You can decide on your finish and choose from glossy, satin, or matte. Just make sure to get a weather-resistant and non-yellowing one should you decide to include this step in your rock painting project.
What to draw
Once we had the materials we needed, we sat down and discussed what the children wanted their rocks to look like. I thought of integrating our homeschool lessons with rock painting—2 birds with 1 stone, right?
Since we’re currently dealing with virtues, I told them to think about a virtue that they believe they possess. I also asked some follow-up questions to advance the conversation. Who says that rock painting is all art? It can also be a good bonding exercise, allowing you to learn about your kids’ thoughts and feelings.
We decided to do 2 rock paintings, and I gave them the freedom to choose what they wanted to paint on the other rock. I gave them different ideas, and we looked for samples, too.
You can also find many rock painting ideas online, like dot rock painting, blending rock painting, paint pouring, mandala rock painting, and floral rock painting, to name a few.
How to paint rocks
The materials are available, the kids already have something to paint in mind, so let’s get started!
We decided to do our rock painting project outside of our usual study area on a sunny day. We settled on our terrace this time, and the kids started to paint the rocks, their curiosity growing as they kept at it.

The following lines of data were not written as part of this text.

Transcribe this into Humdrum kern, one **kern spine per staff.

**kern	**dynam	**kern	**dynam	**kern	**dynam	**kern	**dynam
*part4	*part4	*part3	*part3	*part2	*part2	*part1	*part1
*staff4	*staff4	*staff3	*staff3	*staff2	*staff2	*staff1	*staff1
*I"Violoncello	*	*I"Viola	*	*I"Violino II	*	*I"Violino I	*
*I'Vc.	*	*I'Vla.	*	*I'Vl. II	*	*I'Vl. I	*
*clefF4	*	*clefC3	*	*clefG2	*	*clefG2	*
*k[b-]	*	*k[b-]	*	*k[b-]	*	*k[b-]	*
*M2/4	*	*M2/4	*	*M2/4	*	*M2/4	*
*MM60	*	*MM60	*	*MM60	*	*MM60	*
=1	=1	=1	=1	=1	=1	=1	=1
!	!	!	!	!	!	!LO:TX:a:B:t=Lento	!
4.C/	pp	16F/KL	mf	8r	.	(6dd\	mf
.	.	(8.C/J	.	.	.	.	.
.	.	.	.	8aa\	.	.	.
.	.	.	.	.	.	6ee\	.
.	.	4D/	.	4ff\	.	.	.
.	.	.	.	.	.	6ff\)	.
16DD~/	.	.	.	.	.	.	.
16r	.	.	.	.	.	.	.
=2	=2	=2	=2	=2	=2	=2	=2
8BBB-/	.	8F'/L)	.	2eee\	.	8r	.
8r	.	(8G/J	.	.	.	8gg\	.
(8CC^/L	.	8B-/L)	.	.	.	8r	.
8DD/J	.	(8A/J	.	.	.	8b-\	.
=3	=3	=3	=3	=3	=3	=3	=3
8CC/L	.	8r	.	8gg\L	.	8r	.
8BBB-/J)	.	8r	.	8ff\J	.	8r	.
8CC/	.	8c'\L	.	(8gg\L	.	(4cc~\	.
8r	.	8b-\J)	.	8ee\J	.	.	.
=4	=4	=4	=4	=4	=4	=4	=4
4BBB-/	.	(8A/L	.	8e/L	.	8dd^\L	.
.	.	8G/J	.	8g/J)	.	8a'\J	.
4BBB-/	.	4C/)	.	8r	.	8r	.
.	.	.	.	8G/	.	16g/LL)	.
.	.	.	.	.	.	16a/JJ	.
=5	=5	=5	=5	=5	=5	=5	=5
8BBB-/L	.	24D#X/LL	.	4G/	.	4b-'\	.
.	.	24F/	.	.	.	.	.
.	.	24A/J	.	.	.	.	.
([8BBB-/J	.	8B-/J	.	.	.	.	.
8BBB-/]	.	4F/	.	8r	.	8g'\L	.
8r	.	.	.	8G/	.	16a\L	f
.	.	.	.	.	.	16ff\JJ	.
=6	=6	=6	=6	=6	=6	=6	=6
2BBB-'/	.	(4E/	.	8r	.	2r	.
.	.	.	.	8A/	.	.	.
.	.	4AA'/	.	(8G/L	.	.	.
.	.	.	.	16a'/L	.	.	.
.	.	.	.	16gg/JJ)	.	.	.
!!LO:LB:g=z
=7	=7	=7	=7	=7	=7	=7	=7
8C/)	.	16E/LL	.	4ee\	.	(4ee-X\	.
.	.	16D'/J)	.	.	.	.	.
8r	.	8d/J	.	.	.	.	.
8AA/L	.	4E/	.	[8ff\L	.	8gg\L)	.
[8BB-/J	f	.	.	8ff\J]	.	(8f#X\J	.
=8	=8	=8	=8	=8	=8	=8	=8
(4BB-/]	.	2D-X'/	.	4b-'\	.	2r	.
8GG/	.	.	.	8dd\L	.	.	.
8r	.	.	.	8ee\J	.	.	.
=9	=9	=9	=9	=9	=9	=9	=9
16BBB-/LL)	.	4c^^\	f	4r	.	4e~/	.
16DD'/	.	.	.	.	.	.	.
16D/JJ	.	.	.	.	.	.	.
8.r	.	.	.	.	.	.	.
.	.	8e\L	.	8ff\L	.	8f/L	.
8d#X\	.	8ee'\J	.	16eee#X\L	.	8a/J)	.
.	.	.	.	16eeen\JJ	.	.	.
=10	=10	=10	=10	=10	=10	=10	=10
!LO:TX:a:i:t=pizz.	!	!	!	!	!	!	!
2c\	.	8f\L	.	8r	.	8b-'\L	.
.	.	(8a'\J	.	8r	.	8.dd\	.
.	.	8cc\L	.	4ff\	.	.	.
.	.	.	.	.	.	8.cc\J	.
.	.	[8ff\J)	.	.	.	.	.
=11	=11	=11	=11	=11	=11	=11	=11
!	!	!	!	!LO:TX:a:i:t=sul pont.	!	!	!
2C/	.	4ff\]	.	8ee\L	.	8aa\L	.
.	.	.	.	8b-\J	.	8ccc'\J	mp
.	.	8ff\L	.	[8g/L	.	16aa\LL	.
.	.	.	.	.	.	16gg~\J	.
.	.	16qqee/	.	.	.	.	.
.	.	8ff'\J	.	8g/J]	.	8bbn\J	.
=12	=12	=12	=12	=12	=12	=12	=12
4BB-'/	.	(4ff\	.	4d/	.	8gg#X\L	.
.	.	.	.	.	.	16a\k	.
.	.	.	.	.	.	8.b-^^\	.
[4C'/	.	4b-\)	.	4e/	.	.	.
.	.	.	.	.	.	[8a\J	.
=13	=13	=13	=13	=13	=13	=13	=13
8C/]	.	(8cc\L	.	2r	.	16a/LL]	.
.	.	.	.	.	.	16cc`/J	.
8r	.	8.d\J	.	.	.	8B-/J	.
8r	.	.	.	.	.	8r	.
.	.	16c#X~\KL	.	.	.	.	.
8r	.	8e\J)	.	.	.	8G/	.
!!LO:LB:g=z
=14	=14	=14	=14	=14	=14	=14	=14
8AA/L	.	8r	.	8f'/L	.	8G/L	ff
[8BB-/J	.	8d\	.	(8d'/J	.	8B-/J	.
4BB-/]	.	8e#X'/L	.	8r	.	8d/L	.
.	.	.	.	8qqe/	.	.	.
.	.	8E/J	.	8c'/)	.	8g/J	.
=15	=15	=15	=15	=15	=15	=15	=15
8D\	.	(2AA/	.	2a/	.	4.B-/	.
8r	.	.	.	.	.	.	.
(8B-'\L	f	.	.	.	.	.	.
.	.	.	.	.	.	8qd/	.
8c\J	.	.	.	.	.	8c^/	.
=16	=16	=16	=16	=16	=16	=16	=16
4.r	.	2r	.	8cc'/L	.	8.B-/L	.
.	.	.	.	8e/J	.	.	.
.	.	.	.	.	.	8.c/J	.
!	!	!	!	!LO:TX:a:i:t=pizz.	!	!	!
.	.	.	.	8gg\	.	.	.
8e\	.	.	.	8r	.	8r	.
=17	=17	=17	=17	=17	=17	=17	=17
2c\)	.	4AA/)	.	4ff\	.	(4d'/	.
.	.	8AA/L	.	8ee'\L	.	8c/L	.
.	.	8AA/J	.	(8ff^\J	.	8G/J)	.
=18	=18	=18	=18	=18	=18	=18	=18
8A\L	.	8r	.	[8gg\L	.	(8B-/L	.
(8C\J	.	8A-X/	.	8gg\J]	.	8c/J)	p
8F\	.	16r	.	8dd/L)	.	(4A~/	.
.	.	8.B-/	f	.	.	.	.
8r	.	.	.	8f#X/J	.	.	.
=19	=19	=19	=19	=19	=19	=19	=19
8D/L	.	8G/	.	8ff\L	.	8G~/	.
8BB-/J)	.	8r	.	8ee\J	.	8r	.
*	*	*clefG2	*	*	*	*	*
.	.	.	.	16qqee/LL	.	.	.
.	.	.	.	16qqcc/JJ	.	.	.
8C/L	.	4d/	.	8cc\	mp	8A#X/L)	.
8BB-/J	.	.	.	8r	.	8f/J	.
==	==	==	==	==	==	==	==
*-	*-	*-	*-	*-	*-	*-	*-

Here are a few questions they asked:
- What are the steps to paint rocks? Remember GPS, which stands for Get a rock, Paint, and Seal. I chose this acronym because it’s something my kids are familiar with, so it will definitely be easy for them to recall should they want to do rock painting again.
- Mommy, my rocks are not smooth. What can I do? Wood filler and sandpaper are the keys. To even out the rock surface, you can use wood filler and smoothen it with sandpaper.
- Can we use our watercolors instead? While acrylic pens and paints are commonly used for rock paintings, you can use watercolors, too. If you have them lying around, you can also use crayons, chalk, and oil pastel.
- What happens if we don’t seal our painted rock? Your work might not be protected from scratches and moisture, which will affect its quality in the long run.
- I accidentally had acrylic paint/ink on my favorite white shirt; will we be able to remove it? Definitely! Just soak the stained area with isopropyl alcohol for 15 minutes and gently brush the paint or ink off. Do this until your shirt is as good as new,
But wait, there’s more!
Rock painting means flexibility. There’s a variety of materials you can use other than those mentioned above, including different types of paint brushes, stencils, temporary tattoos, transfer papers, alcohol inks, and glitter.
From materials to designs, the possibilities are endless. Your kids will enjoy this activity and will definitely want to do rock painting again, as my kids did. So, instead of having your kids lie in bed watching TV or using a gadget, let their creativity flow through rock painting.
Enjoying rock painting while learning
While it’s vital to do well academically in homeschooling, it is also essential to do activities that will stimulate your kids’ creativity. This will allow them to express themselves through art. Your kids, like mine, don’t need to be the best when it comes to arts because children excel in different areas. The important thing is that they do their best in everything they try. In my family, rock painting will be one of our go-to art activities from now on.